Preparing salpicao is by marinating the meat in soy sauce or oyster sauce, minced garlic, peppercorns, Worcestershire sauce and brown sugar. Since soy sauce and oyster sauce are already salty, it depends on your preference if you will still add salt. Marinate it for a few hours then stir fry it in cooking oil until brown. Then garnish it with fried garlic upon serving. This can be a very good viand served during lunch accompanied by fried rice, fried egg and some atchara.
- ½ kg pork tenderloin, cut into large cubes
- 3 cloves garlic, chopped (for garnishing)
- 3 Tbsp. cooking oil
- 1 Tbsp. butter
- For the marinade:
- 2 cloves garlic, minced
- 2 Tbsp. oyster sauce or soy sauce
- 2 Tbsp. Worcestershire sauce
- 2 tsp. black peppercorns, cracked
- ½ tsp. paprika (optional)
- 1 tsp. brown sugar
- Salt to taste
- In a bowl, combine pork and the marinade ingredients: garlic, oyster sauce, Worcestershire sauce, peppercorns, sugar and paprika. Mix with hand and gently squeeze so the meat will absorb the marinade. Let is stand for 2 hours or more.

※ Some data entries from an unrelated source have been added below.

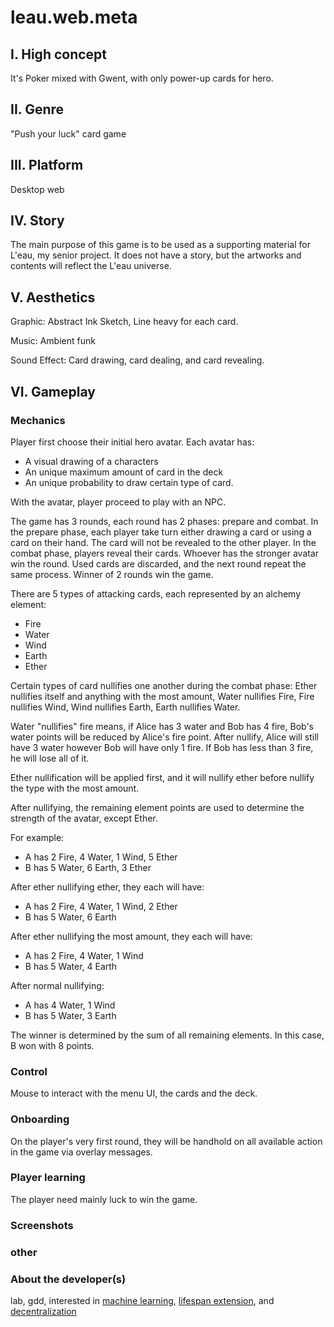 # leau.web.meta

## I. High concept

It's Poker mixed with Gwent, with only power-up cards for hero.

## II. Genre

"Push your luck" card game

## III. Platform

Desktop web

## IV. Story

The main purpose of this game is to be used as a supporting material for L'eau, my senior project. It does not have a story, but the artworks and contents will reflect the L'eau universe.

## V. Aesthetics

Graphic: Abstract Ink Sketch, Line heavy for each card.

Music: Ambient funk

Sound Effect: Card drawing, card dealing, and card revealing.

## VI. Gameplay

### Mechanics

Player first choose their initial hero avatar. Each avatar has:
+ A visual drawing of a characters
+ An unique maximum amount of card in the deck
+ An unique probability to draw certain type of card.

With the avatar, player proceed to play with an NPC.

The game has 3 rounds, each round has 2 phases: prepare and combat. In the prepare phase, each player take turn either drawing a card or using a card on their hand. The card will not be revealed to the other player. In the combat phase, players reveal their cards. Whoever has the stronger avatar win the round. Used cards are discarded, and the next round repeat the same process. Winner of 2 rounds win the game.

There are 5 types of attacking cards, each represented by an alchemy element:

+ Fire
+ Water
+ Wind
+ Earth
+ Ether

Certain types of card nullifies one another during the combat phase: Ether nullifies itself and anything with the most amount, Water nullifies Fire, Fire nullifies Wind, Wind nullifies Earth, Earth nullifies Water.

Water "nullifies" fire means, if Alice has 3 water and Bob has 4 fire, Bob's water points will be reduced by Alice's fire point. After nullify, Alice will still have 3 water however Bob will have only 1 fire. If Bob has less than 3 fire, he will lose all of it.

Ether nullification will be applied first, and it will nullify ether before nullify the type with the most amount.

After nullifying, the remaining element points are used to determine the strength of the avatar, except Ether.

For example:
+ A has 2 Fire, 4 Water, 1 Wind, 5 Ether
+ B has 5 Water, 6 Earth, 3 Ether

After ether nullifying ether, they each will have:
+ A has 2 Fire, 4 Water, 1 Wind, 2 Ether
+ B has 5 Water, 6 Earth

After ether nullifying the most amount, they each will have:
+ A has 2 Fire, 4 Water, 1 Wind
+ B has 5 Water, 4 Earth

After normal nullifying:
+ A has 4 Water, 1 Wind
+ B has 5 Water, 3 Earth

The winner is determined by the sum of all remaining elements. In this case, B won with 8 points.

### Control

Mouse to interact with the menu UI, the cards and the deck.

### Onboarding

On the player's very first round, they will be handhold on all available action in the game via overlay messages.

### Player learning

The player need mainly luck to win the game.

### Screenshots

### other

### About the developer(s)

lab, gdd, interested in <a href="http://bfy.tw/DjIj">machine learning</a>, <a href="http://bfy.tw/DjIq">lifespan extension</a>, and <a href="http://bfy.tw/DjIr">decentralization</a>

- In a pan or wok, heat abut 3 tablespoons of cooking oil and saute the chopped garlic. Saute until it turns brown. Remove from the oil and set aside.
- In the same pan having the garlic infused oil, stir fry the pork for about 10 to 15 minutes or until brown. If the meat looks too dry, add a few teaspoons of water.
- Then add the butter and continue sauteing for another 2 minutes. Add salt if desired.
- Transfer into a serving dish and garnish with fried garlic. Serve with fried rice or steamed rice.